My Samsung phone has a quirky habit of intermittently making “stories” out of a succession of photographs. These little slide shows are accompanied by cheesy music, feature random fades, wipes and other effects and are punctuated by enthusiastic pastel graphics with cute expressions that might really delight an eight year-old Korean girl. Sometimes these stories are wildly inappropriate. A group of photographs of bloody toilet bowls and urinals, when I was tracking how often I peed blood, and how long each spell took to pass, comes to mind. Set to a peppy little pop tune with a particularly inane melody, and mischievous winking emojis, it was a classic of its kind. I got a real kick out of the hematuria story.
There are a number of stories with photographs of three people, our heads close together, smiling, playfully holding each other‘s chins, poking each other in the cheek, putting devil horns behind each other’s heads and so on. The three smiles are very genuine, sometimes the heads are caught in the moment one or all are laughing. They’re set against a number of backdrops. A beautiful snowy forest, with the three dressed in full winter gear, with hats and scarves and pink cheeks and noses. A summerscape with glittering water in the background, me wearing a Hawaiian shirt, the other two in T-shirts. There are nighttime shots with the Brooklyn Bridge behind us, one with a slightly pissed off camel looking over our shoulders . . .

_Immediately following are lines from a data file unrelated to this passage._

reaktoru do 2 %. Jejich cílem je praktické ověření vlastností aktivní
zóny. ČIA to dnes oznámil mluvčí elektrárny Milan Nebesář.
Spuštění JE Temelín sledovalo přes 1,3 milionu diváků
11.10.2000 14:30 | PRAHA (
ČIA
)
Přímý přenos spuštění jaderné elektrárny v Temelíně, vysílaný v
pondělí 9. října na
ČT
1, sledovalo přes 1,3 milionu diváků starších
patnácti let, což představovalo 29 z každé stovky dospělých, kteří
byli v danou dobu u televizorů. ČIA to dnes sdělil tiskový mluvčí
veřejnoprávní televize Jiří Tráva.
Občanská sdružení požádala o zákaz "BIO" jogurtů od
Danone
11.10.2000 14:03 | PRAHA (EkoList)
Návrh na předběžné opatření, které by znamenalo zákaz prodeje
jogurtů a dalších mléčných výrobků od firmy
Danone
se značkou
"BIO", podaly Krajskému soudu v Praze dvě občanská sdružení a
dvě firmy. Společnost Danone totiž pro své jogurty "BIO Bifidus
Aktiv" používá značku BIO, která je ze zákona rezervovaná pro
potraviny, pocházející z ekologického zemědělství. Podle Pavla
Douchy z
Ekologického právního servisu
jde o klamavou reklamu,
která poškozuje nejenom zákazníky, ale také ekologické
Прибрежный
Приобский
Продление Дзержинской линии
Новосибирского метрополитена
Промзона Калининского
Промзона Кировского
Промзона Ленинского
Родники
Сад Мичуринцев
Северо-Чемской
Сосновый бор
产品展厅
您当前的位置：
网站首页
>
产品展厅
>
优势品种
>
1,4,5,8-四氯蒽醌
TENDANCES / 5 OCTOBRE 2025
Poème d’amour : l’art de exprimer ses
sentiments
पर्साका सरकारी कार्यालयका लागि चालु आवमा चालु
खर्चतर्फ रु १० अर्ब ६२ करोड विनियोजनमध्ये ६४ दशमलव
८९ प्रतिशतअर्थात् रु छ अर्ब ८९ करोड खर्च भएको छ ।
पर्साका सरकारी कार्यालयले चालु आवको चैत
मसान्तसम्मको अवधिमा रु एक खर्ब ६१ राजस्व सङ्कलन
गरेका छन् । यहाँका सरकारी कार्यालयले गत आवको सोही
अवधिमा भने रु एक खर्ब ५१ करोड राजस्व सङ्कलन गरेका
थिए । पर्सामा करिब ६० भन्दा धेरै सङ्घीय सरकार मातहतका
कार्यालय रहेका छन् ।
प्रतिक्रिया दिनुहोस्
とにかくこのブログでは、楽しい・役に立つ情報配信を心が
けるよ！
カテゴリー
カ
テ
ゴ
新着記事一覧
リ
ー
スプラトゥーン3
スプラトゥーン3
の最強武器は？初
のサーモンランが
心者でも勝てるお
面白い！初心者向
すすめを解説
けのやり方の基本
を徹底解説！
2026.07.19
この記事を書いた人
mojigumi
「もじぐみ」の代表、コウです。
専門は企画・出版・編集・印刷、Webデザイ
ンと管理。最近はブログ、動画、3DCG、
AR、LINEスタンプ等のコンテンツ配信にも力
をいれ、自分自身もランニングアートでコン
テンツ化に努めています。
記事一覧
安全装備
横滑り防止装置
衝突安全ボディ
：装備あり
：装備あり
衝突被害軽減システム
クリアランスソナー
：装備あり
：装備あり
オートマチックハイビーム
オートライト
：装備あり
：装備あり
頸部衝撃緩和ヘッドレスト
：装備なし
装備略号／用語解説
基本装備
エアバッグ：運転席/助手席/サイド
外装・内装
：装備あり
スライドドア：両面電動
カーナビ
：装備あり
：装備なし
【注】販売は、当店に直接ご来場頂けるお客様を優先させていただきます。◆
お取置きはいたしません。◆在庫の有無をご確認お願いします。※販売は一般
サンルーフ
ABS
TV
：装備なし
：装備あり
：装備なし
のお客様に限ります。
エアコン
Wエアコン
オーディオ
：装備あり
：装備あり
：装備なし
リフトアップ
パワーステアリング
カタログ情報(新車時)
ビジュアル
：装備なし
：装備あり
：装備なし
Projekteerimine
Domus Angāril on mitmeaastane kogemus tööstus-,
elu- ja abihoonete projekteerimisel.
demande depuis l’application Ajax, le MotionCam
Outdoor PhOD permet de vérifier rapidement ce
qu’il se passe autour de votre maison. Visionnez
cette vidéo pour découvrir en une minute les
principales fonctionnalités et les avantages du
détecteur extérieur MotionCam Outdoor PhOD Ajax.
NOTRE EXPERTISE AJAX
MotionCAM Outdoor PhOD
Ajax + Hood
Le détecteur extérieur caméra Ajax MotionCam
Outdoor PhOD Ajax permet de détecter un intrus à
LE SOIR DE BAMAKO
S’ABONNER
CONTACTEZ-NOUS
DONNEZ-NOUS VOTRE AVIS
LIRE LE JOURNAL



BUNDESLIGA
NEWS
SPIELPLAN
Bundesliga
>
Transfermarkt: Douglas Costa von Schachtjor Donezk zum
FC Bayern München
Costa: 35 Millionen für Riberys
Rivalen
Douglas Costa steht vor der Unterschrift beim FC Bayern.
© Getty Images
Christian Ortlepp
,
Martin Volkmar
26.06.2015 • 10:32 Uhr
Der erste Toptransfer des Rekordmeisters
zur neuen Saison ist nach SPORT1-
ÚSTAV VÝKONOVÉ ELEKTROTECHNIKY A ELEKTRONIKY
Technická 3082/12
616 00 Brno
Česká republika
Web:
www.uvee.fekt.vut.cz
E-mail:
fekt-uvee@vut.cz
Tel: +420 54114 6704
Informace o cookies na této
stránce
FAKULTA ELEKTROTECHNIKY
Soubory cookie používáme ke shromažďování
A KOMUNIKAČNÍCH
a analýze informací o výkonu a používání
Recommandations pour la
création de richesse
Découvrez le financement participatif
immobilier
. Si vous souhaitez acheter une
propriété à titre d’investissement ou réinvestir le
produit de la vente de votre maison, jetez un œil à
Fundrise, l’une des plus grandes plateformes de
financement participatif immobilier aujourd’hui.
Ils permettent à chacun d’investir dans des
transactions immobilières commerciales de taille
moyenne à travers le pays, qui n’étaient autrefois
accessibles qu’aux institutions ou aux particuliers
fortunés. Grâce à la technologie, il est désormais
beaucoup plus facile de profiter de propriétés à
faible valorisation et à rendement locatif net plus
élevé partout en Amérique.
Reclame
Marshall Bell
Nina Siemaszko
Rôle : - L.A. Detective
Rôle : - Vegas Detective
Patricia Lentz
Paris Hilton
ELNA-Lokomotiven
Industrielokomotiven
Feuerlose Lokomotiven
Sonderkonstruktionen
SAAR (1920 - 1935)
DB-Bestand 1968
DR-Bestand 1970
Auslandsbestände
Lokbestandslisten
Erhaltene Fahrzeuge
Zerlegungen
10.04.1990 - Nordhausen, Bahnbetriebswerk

. . . I saw a few of these Samsung photo stories lately, after I switched to a new 5G phone in a vain effort to restore phone and internet service in my suddenly dead zone apartment. One after another, three happy faces, sometimes pushed against each other, best friends forever.
The idea that this easy, loving friendship could ever not be was unthinkable to all of us, never occurred to any of us, until our first outbreak of conflict and the incredibly painful aftermath. Now the unthinkable has become the new normal. Not only are we no longer friends, but I am, to everyone we knew in common, a walking cadaver, stinking, grotesque and scary. I am approachable on pain of death, as they have made clear to everyone else. The stories they’ve created and told about me would put the Samsung story bot to shame!
It strikes me now, trying to show our specific friendship, rather than sketch it generically, how difficult it is to describe something so natural, flowing and seemingly right. It’s as hard as trying to capture my affable, intelligent, witty father’s monstrousness — there was no single snapshot that could illustrate it, no broken bones necessitating a trip to a midnight ER or anything like that. So it is with my once dearest lifelong friends and their extended social and family circle.
All I can provide is the Samsung story version of something that seemed so vital, precious and eternal, but which turned out to be as brittle as the thin crust of ice toward the middle of the frozen pond that laughing children are about to drown in. The best I can do now, looking back with a bitter understanding I never wanted, is make my warning to the other children as clear and memorable as I can.